Der Tag: Kabinett beschließt Wehrdienstgesetz - Wehrpflicht durch die Hintertür?
Der Tag analysiert die neuen Wehrdienstpläne und die geplante Umverteilung von Klimaschutzmitteln für CO2-Strafzahlungen.
Der Tag
43 min read2064 min audioDer Deutschlandfunk-Podcast "Der Tag" vom 27. August 2025 beleuchtet zwei zentrale Themen: das neue Wehrdienstgesetz der Bundesregierung und die geplante Umverteilung von Klimaschutzmitteln. Moderatorin Barbara Schmidt-Mattern diskutiert mit Sicherheitsexperte Markus Pindur über die freiwillige Rückkehr zum Wehrdienst und mit Klimaexpertin An Katrin Büsker über die Finanzierung möglicher CO2-Strafzahlungen aus dem Klima- und Transformationsfonds.
### 1. Wehrdienst bleibt vorerst freiwillig, aber mit verpflichtender Musterung
Obwohl das neue Gesetz keine Wehrpflicht vorsieht, sollen ab 2027 alle jungen Männer zur Musterung antreten müssen. Pindur betont: "Die Möglichkeit der Verweigerung wird es nach wie vor geben", allerdings zeigt sich bereits, dass die Union eine Wiedereinführung der allgemeinen Wehrpflicht anstrebt, falls die freiwilligen Zahlen nicht ausreichen.

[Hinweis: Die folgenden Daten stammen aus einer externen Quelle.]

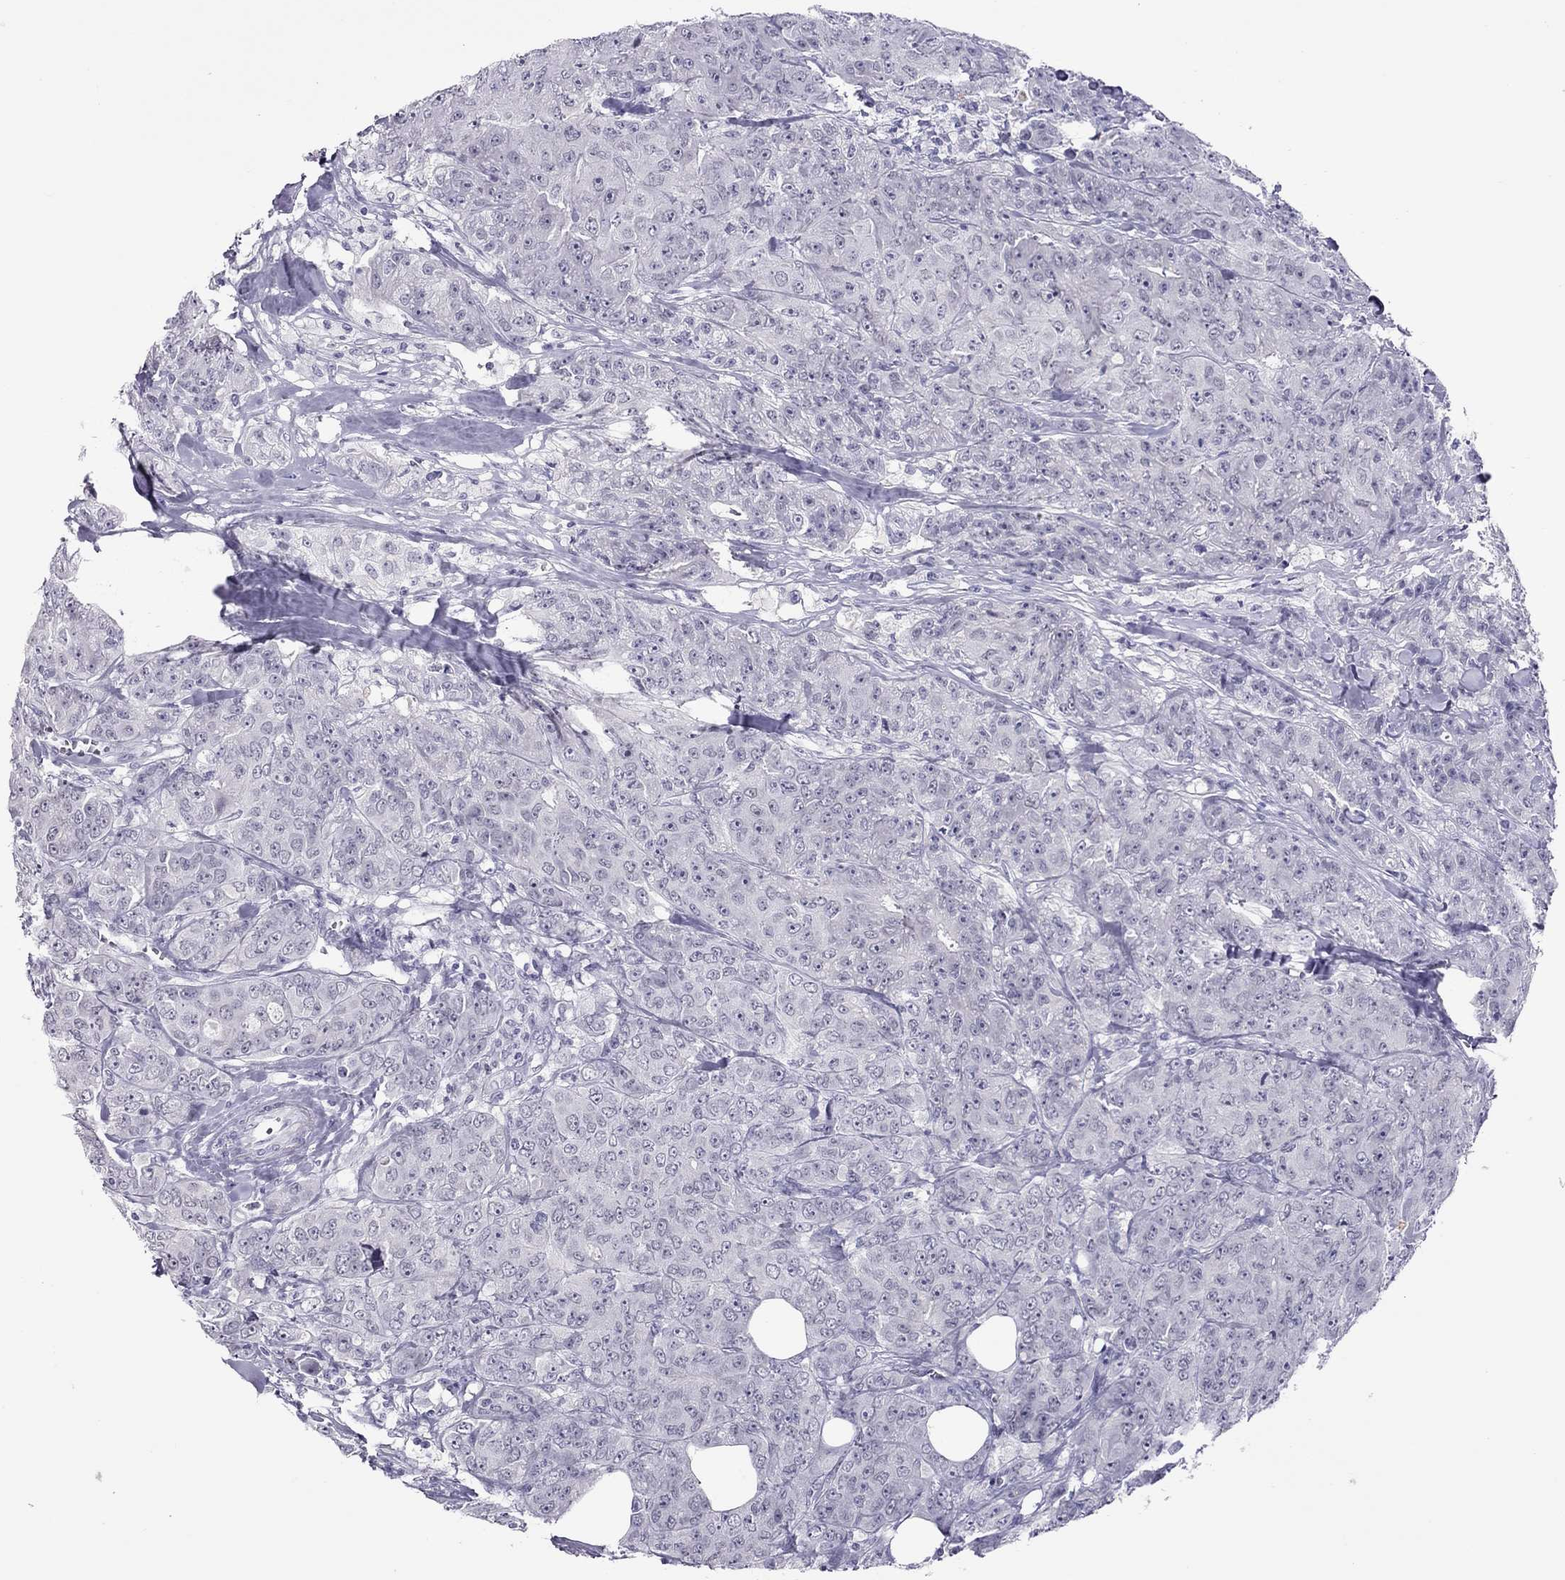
{"staining": {"intensity": "negative", "quantity": "none", "location": "none"}, "tissue": "breast cancer", "cell_type": "Tumor cells", "image_type": "cancer", "snomed": [{"axis": "morphology", "description": "Duct carcinoma"}, {"axis": "topography", "description": "Breast"}], "caption": "Tumor cells are negative for protein expression in human breast cancer. Brightfield microscopy of IHC stained with DAB (3,3'-diaminobenzidine) (brown) and hematoxylin (blue), captured at high magnification.", "gene": "CHRNB3", "patient": {"sex": "female", "age": 43}}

### 2. Bundeswehr kämpft mit massiven Personalproblemen
Trotz steigender Bewerberzahlen stagniert die Gesamtzahl der Soldat:innen seit Jahren bei 180.000. Pindur kritisiert: "Es sind so viele Leute ausgeschieden in den letzten Jahren, dass wir einfach nicht über die Zahl von 180.000 aktiven Soldatinnen und Soldaten hinausgekommen sind." Die angestrebte Zielmarke von 260.000 Soldat:innen erscheint angesichts fehlender Infrastruktur und Ausbildungskapazitäten unrealistisch.
### 3. Deutschland drohen Milliardenstrafen wegen verfehlter Klimaziele
Die Expert:innen prognostizieren, dass Deutschland bis 2030 etwa 220 Millionen Tonnen CO2-Zertifikate nachkaufen muss. Dies könnte bis zu 20 Milliarden Euro kosten, wie Brigitte Knopf vom Expertenrat für Klimafragen errechnet hat.

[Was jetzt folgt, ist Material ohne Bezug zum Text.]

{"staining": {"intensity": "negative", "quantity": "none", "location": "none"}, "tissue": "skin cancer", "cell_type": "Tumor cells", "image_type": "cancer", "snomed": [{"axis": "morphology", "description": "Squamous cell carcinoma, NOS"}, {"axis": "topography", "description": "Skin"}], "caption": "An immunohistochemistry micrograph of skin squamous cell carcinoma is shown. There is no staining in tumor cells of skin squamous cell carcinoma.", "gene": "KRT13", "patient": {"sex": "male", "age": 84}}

### 4. Klimaschutzmittel sollen für Strafzahlungen verwendet werden
Das Finanzministerium plant, diese Strafzahlungen aus dem Klima- und Transformationsfonds (KTF) zu finanzieren. Dieser Topf sollte eigentlich für Klimaschutzmaßnahmen genutzt werden. Büsker kritisiert: "Ein Topf, der eigentlich für Klimaschutz da ist, würde dann dafür benutzt werden, um Strafzahlungen zu leisten, wenn man zu wenig Klimaschutz erreicht hat."

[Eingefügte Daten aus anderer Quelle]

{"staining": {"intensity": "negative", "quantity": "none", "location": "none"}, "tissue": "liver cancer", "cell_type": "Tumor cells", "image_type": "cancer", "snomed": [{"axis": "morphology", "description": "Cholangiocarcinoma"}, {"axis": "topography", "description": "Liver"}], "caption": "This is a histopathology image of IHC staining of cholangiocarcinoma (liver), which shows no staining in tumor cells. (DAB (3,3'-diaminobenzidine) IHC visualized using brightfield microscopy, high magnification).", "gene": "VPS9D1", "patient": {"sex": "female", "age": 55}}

### 5. Regierungsparteien kritisieren eigene Klimapolitik
Auffällig: Selbst Klimapolitiker der Regierungsparteien wie Andreas Jung (CDU) und Nina Scher (SPD) lehnen diese Umverteilung ab. Jung fordert: "Es kann nicht sein, dass Kosten, die dadurch entstehen, dass wir unsere Hausaufgaben beim Klimaschutz nicht gemacht haben, dann zu Lasten des Klimaschutzes gehen."
## Einordnung
Die Sendung zeigt das Dilemma einer Regierung, die sich zwischen Sicherheitspolitik und Klimaschutz verzettelt. Während beim Wehrdienst die Illusion einer freiwilligen Lösung aufrechterhalten wird, zeichnet sich bereits ab, dass eine Rückkehr zur Wehrpflicht droht - ohne dass die gesellschaftliche Debatte ernsthaft geführt wird. Besonders problematisch ist die Behandlung junger Menschen als rekrutierbares Potenzial, ohne sie als politische Akteur:innen ernst zu nehmen. Die Klimapolitik wiederum offenbart eine kurzfristige Haushaltslogik, die langfristige Ziele opfert. Die geplante Zweckentfremdung des KTF ist nicht nur rechtlich fragwürdig, sondern auch kontraproduktiv: Je weniger in Klimaschutz investiert wird, desto höher fallen die Strafzahlungen aus. Die Sendung bleibt dabei journalistisch professionell, lässt aber kritische Fragen offen - etwa warum die Alternativen zur Aufrüstung oder zur Umverteilung von Klimageld nicht diskutiert werden.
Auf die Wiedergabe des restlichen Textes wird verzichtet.